Yayasan Lembaga Bantuan Hukum Indonesia (YLBHI) juga melaporkan bahwa 67 orang meninggal dunia sepanjang 2019, diduga kuat akibat pembunuhan di luar hukum oleh aparat kepolisian.
Ketua BPN PBHI Julius Ibrani menilai revisi UU Polri tak bisa dilihat secara terpisah dari revisi UU TNI dan UU Kejaksaan. “Ini adalah paket omnibus sektor keamanan yang semuanya memperluas kewenangan aparat, hanya saja diluncurkan secara parsial untuk memecah konsentrasi publik,” ujarnya, Jumat (4/4/2025).
Ia menekankan pentingnya partisipasi publik dalam pembahasan, serta perlunya ruang bagi masyarakat untuk memberikan masukan secara terbuka. “Kalau partisipasi itu diabaikan, maka bukan tak mungkin publik akan kembali menolak seperti yang terjadi pada UU TNI dan Kejaksaan,” tambahnya.
Sementara itu, DPR menyatakan belum mengambil keputusan final. Wakil Ketua DPR Sufmi Dasco Ahmad menyebut keputusan akan diambil dalam masa sidang III DPR, yang dimulai pada 17 April 2025. “Ada beberapa kebijakan atau formulasi baru terkait pembahasan UU di DPR yang akan kami koordinasikan lebih lanjut dengan ketua-ketua fraksi,” kata Dasco (2/4/2025).

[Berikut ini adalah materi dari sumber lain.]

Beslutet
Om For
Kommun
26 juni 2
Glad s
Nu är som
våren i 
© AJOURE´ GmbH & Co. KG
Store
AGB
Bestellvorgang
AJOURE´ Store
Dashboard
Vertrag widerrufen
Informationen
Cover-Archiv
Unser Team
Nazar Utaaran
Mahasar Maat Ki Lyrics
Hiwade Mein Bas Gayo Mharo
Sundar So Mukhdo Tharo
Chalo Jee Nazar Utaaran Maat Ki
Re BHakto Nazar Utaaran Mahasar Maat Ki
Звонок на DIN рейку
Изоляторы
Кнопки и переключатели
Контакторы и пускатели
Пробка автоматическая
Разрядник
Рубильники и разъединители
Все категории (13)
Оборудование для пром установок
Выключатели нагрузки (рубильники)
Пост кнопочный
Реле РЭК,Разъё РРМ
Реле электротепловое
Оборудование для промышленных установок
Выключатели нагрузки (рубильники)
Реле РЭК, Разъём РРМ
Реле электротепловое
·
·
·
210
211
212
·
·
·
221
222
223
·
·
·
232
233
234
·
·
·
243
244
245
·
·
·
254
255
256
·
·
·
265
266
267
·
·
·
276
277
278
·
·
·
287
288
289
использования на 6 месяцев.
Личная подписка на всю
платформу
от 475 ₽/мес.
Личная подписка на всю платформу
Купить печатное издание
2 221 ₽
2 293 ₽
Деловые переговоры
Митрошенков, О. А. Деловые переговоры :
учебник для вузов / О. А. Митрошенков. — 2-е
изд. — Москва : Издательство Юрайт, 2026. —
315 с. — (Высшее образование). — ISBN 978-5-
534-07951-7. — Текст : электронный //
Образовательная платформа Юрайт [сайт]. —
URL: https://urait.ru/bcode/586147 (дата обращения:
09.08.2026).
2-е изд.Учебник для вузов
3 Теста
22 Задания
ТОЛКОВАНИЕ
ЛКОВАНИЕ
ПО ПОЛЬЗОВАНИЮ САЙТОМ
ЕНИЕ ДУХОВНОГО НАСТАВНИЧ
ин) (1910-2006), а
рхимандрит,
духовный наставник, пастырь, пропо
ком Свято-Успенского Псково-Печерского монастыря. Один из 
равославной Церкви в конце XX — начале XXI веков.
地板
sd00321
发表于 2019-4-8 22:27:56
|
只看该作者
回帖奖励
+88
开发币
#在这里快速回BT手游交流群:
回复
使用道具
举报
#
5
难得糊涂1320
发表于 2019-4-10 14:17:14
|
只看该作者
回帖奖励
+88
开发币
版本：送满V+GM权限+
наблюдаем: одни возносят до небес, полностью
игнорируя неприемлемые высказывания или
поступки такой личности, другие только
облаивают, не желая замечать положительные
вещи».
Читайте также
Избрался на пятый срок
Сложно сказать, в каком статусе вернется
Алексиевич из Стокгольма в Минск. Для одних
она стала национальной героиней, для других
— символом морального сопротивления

Dengan tekanan publik yang terus meningkat, pertanyaannya kini mengerucut: akankah suara masyarakat benar-benar didengar, ataukah pembahasan RUU Polri tetap bergulir sesuai agenda? Waktu akan menjawab. Namun, satu hal sudah jelas masyarakat sipil tidak tinggal diam.